ACTION ITEM.
Write out only the lines from the one with "left shoulder: (118, 813, -2)" up to and including the one with "right ankle: (127, 875, 0)", putting "L" in place of each "left" and changing nothing else.
-------- MATERIAL SHOWN
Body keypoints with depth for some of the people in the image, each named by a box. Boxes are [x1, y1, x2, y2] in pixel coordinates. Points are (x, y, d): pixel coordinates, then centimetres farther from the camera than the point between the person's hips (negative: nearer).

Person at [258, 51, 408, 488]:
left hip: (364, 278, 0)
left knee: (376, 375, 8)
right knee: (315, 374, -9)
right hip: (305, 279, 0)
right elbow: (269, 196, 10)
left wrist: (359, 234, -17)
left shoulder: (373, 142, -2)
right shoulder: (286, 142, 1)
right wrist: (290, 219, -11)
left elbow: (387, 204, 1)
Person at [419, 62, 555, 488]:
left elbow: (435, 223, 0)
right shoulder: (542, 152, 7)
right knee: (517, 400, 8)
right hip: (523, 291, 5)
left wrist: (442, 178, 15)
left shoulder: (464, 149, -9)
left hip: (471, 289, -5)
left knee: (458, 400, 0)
----------------
-------- MATERIAL SHOWN
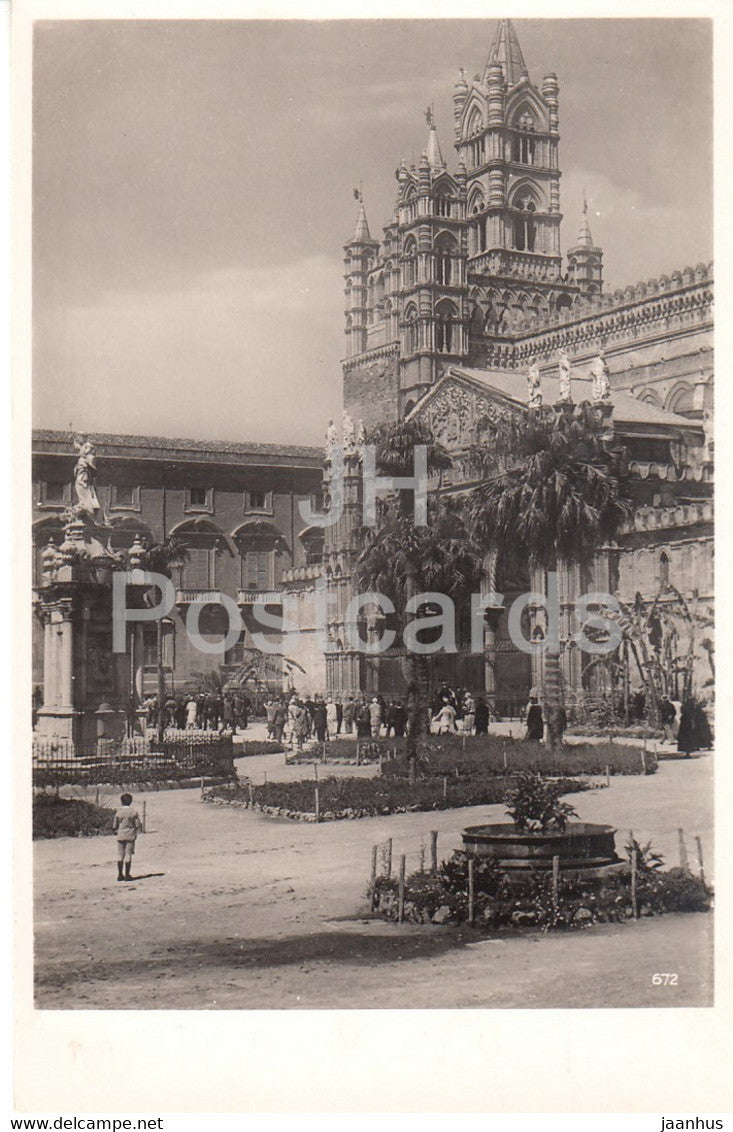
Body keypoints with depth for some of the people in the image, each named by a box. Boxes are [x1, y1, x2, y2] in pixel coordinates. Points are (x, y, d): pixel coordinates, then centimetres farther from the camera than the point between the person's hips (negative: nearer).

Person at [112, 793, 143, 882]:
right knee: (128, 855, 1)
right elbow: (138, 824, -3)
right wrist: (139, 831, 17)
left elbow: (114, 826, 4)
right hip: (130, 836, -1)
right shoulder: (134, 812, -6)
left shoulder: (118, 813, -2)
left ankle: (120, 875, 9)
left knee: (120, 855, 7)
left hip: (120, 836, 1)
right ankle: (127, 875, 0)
----------------
RESPONSE.
L shoulder: (118, 813, -2)
L ankle: (120, 875, 9)
L knee: (120, 855, 7)
L hip: (120, 836, 1)
right ankle: (127, 875, 0)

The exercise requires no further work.